I felt a sense of unconditional love and friendship with everyone there. The looks on their faces, the talks we had, was certainly felt in return. There was no judgement and even if someone got upset about something (as we entertained a controversial discussion about COVID – privately), it was quickly dissolved with kind and thoughtful words. We were all on a quest for theological discovery, for spiritual strength and knowledge.
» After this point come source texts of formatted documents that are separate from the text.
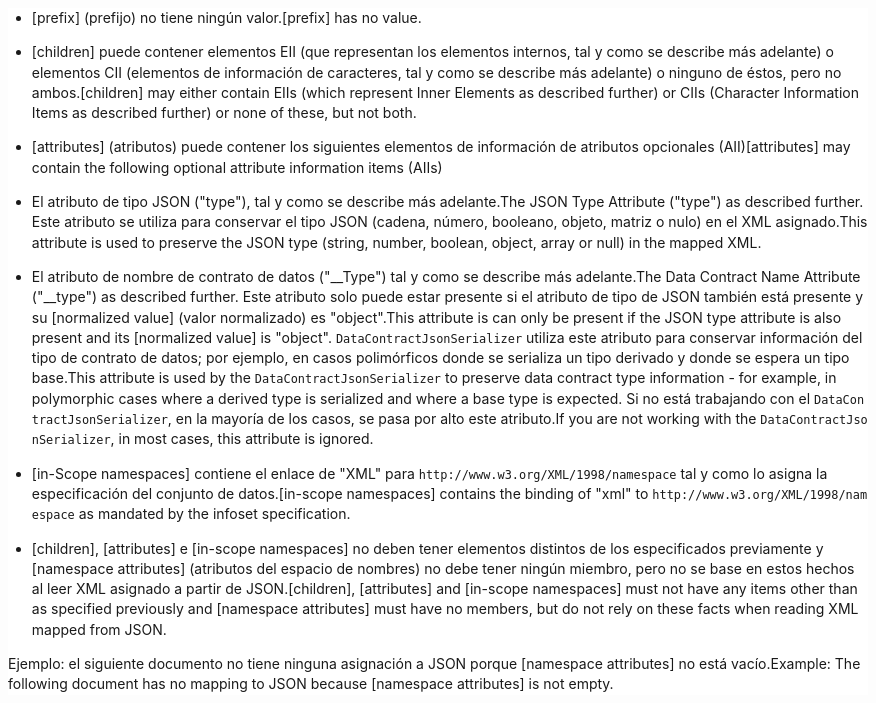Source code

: - <span data-ttu-id="1d448-146">[prefix] (prefijo) no tiene ningún valor.</span><span class="sxs-lookup"><span data-stu-id="1d448-146">[prefix] has no value.</span></span>

- <span data-ttu-id="1d448-147">[children] puede contener elementos EII (que representan los elementos internos, tal y como se describe más adelante) o elementos CII (elementos de información de caracteres, tal y como se describe más adelante) o ninguno de éstos, pero no ambos.</span><span class="sxs-lookup"><span data-stu-id="1d448-147">[children] may either contain EIIs (which represent Inner Elements as described further) or CIIs (Character Information Items as described further) or none of these, but not both.</span></span>

- <span data-ttu-id="1d448-148">[attributes] (atributos) puede contener los siguientes elementos de información de atributos opcionales (AII)</span><span class="sxs-lookup"><span data-stu-id="1d448-148">[attributes] may contain the following optional attribute information items (AIIs)</span></span>

- <span data-ttu-id="1d448-149">El atributo de tipo JSON ("type"), tal y como se describe más adelante.</span><span class="sxs-lookup"><span data-stu-id="1d448-149">The JSON Type Attribute ("type") as described further.</span></span> <span data-ttu-id="1d448-150">Este atributo se utiliza para conservar el tipo JSON (cadena, número, booleano, objeto, matriz o nulo) en el XML asignado.</span><span class="sxs-lookup"><span data-stu-id="1d448-150">This attribute is used to preserve the JSON type (string, number, boolean, object, array or null) in the mapped XML.</span></span>

- <span data-ttu-id="1d448-151">El atributo de nombre de contrato de datos ("\_\_Type") tal y como se describe más adelante.</span><span class="sxs-lookup"><span data-stu-id="1d448-151">The Data Contract Name Attribute ("\_\_type") as described further.</span></span> <span data-ttu-id="1d448-152">Este atributo solo puede estar presente si el atributo de tipo de JSON también está presente y su [normalized value] (valor normalizado) es "object".</span><span class="sxs-lookup"><span data-stu-id="1d448-152">This attribute is can only be present if the JSON type attribute is also present and its [normalized value] is "object".</span></span> <span data-ttu-id="1d448-153">`DataContractJsonSerializer` utiliza este atributo para conservar información del tipo de contrato de datos; por ejemplo, en casos polimórficos donde se serializa un tipo derivado y donde se espera un tipo base.</span><span class="sxs-lookup"><span data-stu-id="1d448-153">This attribute is used by the `DataContractJsonSerializer` to preserve data contract type information - for example, in polymorphic cases where a derived type is serialized and where a base type is expected.</span></span> <span data-ttu-id="1d448-154">Si no está trabajando con el `DataContractJsonSerializer`, en la mayoría de los casos, se pasa por alto este atributo.</span><span class="sxs-lookup"><span data-stu-id="1d448-154">If you are not working with the `DataContractJsonSerializer`, in most cases, this attribute is ignored.</span></span>

- <span data-ttu-id="1d448-155">[in-Scope namespaces] contiene el enlace de "XML" para `http://www.w3.org/XML/1998/namespace` tal y como lo asigna la especificación del conjunto de datos.</span><span class="sxs-lookup"><span data-stu-id="1d448-155">[in-scope namespaces] contains the binding of "xml" to `http://www.w3.org/XML/1998/namespace` as mandated by the infoset specification.</span></span>

- <span data-ttu-id="1d448-156">[children], [attributes] e [in-scope namespaces] no deben tener elementos distintos de los especificados previamente y [namespace attributes] (atributos del espacio de nombres) no debe tener ningún miembro, pero no se base en estos hechos al leer XML asignado a partir de JSON.</span><span class="sxs-lookup"><span data-stu-id="1d448-156">[children], [attributes] and [in-scope namespaces] must not have any items other than as specified previously and [namespace attributes] must have no members, but do not rely on these facts when reading XML mapped from JSON.</span></span>

<span data-ttu-id="1d448-157">Ejemplo: el siguiente documento no tiene ninguna asignación a JSON porque [namespace attributes] no está vacío.</span><span class="sxs-lookup"><span data-stu-id="1d448-157">Example: The following document has no mapping to JSON because [namespace attributes] is not empty.</span></span>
I did not know that priests have doctorates. I did not know that the Bible is missing seven chapters which are in the Catholic version. I knew it was missing the Nag Hammadi and the Dead Sea Scrolls, but not that. I did not know that Saint Meinrad has a university and you can obtain a graduate degree there. There were many things I did not know and this is the reason to do a retreat. For self-reflection, study, education and friendship. Oh, and the priests/monks make peanut-butter! I haven’t tried it yet. They make an assortment of other interesting delicacies as well.
The trip there was long and arduous, neither Ellen nor I are spring chickens and needed to get out and stretch – A LOT. When you are driving down exit 72 (from 64), you see the arch abbey on the right (FYI) and while it does not feel as if you are going in a circle, you realize soon that you are to turn left and there it is again. Haven’t figured that one out yet. Right before we saw the sign for the arch abbey, I saw this beautiful blond/light brown Belgian horse (on the right), standing tall staring straight at me. I was so captivated by its beauty. And in a blink, we were there. On the return from the arch abbey, the horse was up on a hill, their back turned from us; as if to say goodbye. Horses generally symbolize freedom, courage, spiritual enlightenment or wisdom. The Belgian is used as a work horse, so it is probably symbolic of being tough and strong.
That last day, I got up and felt ill, somewhat belatedly though expected as my nerves get the best of me on any last day of a trip. The idea of getting back into travel mode but now it was about leaving. By the time our final meal came about, I felt nauseous. I am an empath. My somatic symptoms were my reluctance to leave. It felt addicting being there. I had so many thoughts about how I could come back. I knew I could take many retreats there throughout the year. I also knew I needed to ground myself and not get carried away. Ellen and I took one more drive to the gift shop, for one more Christmas present. We looked around and said our goodbyes. After passing the Belgian horse, we began to debrief and soon I was back to my normal self again. My somewhat normal self. Today, as I write, I continue to wonder what the path is that lay before me. What does God have in mind for me next? I began working with clients again today, more aware of my transpersonal guidance. And, as I have walked through the day, held the thoughts of the Lord, in my heart, as I walk in the land of the living.